It’s probably not often that the secretary hears music from the street, a melody; it’s unlikely that even laughter travels to her through the enormous windows of these bourgeois offices. When Florent Marchet and his band left the stuffy atmosphere of the taxidermist, singing la Charrette under the setting sun, the moment presented the perfect opportunity for the secretary to play the giggling schoolgirl, to swoon from above, poke her head out, call her colleague over, and then to hide, sneak a glance, giggle, and disappear. Florent was ready to perform a serenade, to sing for them in the silent street. But it wasn’t to be. Too bad.
Too bad, because Florent Marchet was on point. He’d warmed up amongst polar bears, tigers and trepanated monkey heads. First, a ‘Benjamin’ true to form, and then this ‘La Charrette’, where Florent understood that he had the right to have some fun with it, to give in to his dancing feet, to get out onto the street. Go, go, we’ll follow.

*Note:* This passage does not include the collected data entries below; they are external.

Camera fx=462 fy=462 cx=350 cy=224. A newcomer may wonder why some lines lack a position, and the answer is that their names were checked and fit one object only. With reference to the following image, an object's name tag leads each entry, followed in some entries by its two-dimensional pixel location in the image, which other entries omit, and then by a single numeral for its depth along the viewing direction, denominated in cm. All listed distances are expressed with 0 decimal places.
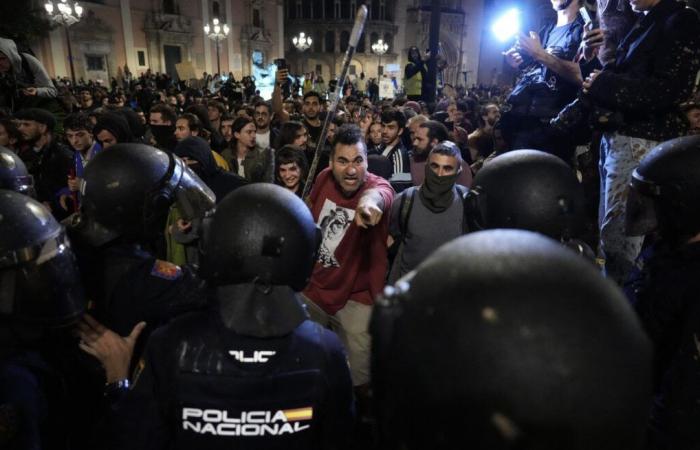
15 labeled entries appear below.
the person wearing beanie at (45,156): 512
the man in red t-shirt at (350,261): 328
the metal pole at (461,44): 5119
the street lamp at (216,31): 2885
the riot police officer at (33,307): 172
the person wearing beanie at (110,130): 484
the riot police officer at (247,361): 159
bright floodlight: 408
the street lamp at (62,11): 1371
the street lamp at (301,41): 3278
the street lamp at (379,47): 3956
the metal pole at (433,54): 1159
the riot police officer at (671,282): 168
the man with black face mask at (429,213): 337
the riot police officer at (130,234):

He’s charming, he’s affecting, Florent. He called his jacquard sweater ‘the Benjamin sweater’, and had brought it along especially for the occasion. He had a silk tie for the moments where the Benjamin sweater was laid aside. Once he was done playing with the bears, we left to find him a fireplace, resembling the one on his album cover. It was a small, low-ceilinged apartment, a Parisian apartment that looked like a ski lodge from another century: open kitchen, pinewood bar, a collection of GEO magazines and old Guinness Book of Records on the shelves. There was also an old carpet: Florent sat on it, alone, and played one of his more beautiful songs, L’Eau de Rose, there, just next to the fire. We were peaceful. We should have had hot chocolate, we could have laughed at old jokes.